--- Passage for review ---

In one very real sense, chickadee flocks are extremely egalitarian. They accept all manner of birds into their flocks, including warblers, nuthatches, kinglets, vireos, and creepers. Their sociability even extends to humans that they learn to trust won’t kill them if they offer food on hands that weigh many times more than an third-of-an-ounce chickadee.

Chickadees are friendly to one another, too, as long as they keep at arm’s length. And here I don’t mean at wing’s length, but rather the length of a professional basketball player’s arm, or usually even more. Chickadees are the natural world’s premier Norwegian bachelor farmers. They’re sociable—ya sure, you betcha. If you see one chickadee, you can bet your bippy there are other chickadees nearby. But they feel uncomfortable and stressed when other chickadees approach too closely, invading their body space, and for such tiny birds they require a lot of space around their bodies. At nighttime each chickadee sleeps in its own personal cavity—even in the dead of a northern Minnesota winter, they just don’t share body heat. And they never eat shoulder to shoulder at feeders the way finches do. Instead, they each grab a seed and fly off to eat in seclusion. To minimize unpleasant interactions, they don’t come to feeders in random order, either, but in a clearly-defined order dictated by their position in the flock’s hierarchy. It takes days or, sometimes, weeks for each flock to figure out its hierarchy, but once it’s all worked out, squabbling will be at a minimum, and the whole flock can focus on feeding and keeping a lookout for danger. If you want to preserve the image of peaceable birds that never bicker, avert your eyes from your chickadee feeders for a few weeks. But if you’re fascinated by bird behavior and the delicate dance that each chickadee must do to avoid an out-and-out battle in working out who’s on first, this is the time to pay attention.

My chickadees have been squabbling every time they come to the feeder, because as new individual chickadees, strangers from throughout the area, join the flock they have to figure out where they fit. If two chickadees come to the mealworms at the same moment but already know which one is dominant, the lower-ranking bird simply and quietly withdraws and waits its turn. But if one of the birds is new to the flock, it doesn’t accept that its position is at the bottom of the hierarchy and sometimes is willing to fight for a higher position. Of course, even when the stakes are high chickadees aren’t very militant, so they do some tail swishing and funny sidestepping, and only occasionally actually come to blows. When they do, the winner of that altercation invariably ends up higher on the ladder than the loser. Seldom is there a replay—it wastes time and the other birds in the flock grow impatient. So it won’t take long for our backyard chickadees to resolve all their disputes and get back to their peaceable, well-ordered lives. Enjoy the skirmishes while you can, or, if you can’t stand the tension, avert your eyes. Me, I’m averting my eyes from the tension of whether the Cubs are going to win the pennant so right now I’m focusing on my chickadees.

--- Source information ---

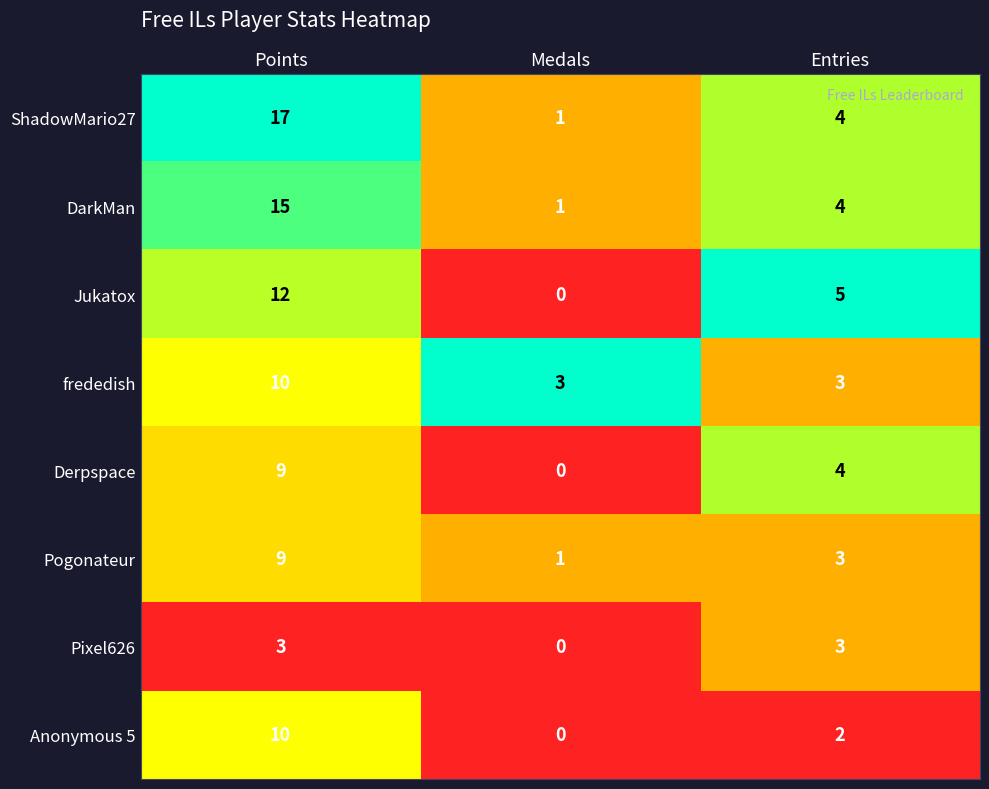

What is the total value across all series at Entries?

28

---
--- Source information ---

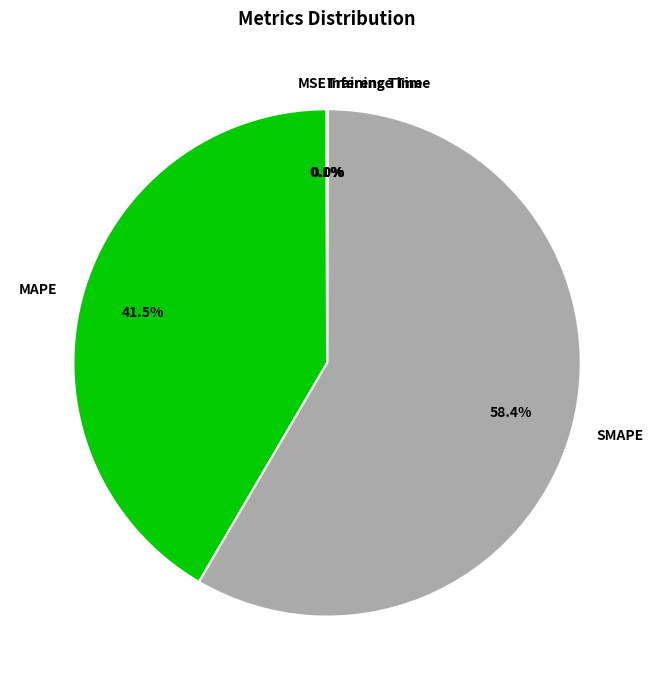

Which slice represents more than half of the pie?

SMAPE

---

# [To do]
- a) Reproduce the chickadee passage word for word from "In one very" up to and including "an third-of-an-ounce chickadee.".
- b) According to the chickadee passage, where does each chickadee sleep at night?
The items are separate material, apart from the chickadee passage.

# [Responses by item number]
- a)
In one very real sense, chickadee flocks are extremely egalitarian. They accept all manner of birds into their flocks, including warblers, nuthatches, kinglets, vireos, and creepers. Their sociability even extends to humans that they learn to trust won’t kill them if they offer food on hands that weigh many times more than an third-of-an-ounce chickadee.

- b) In its own personal cavity.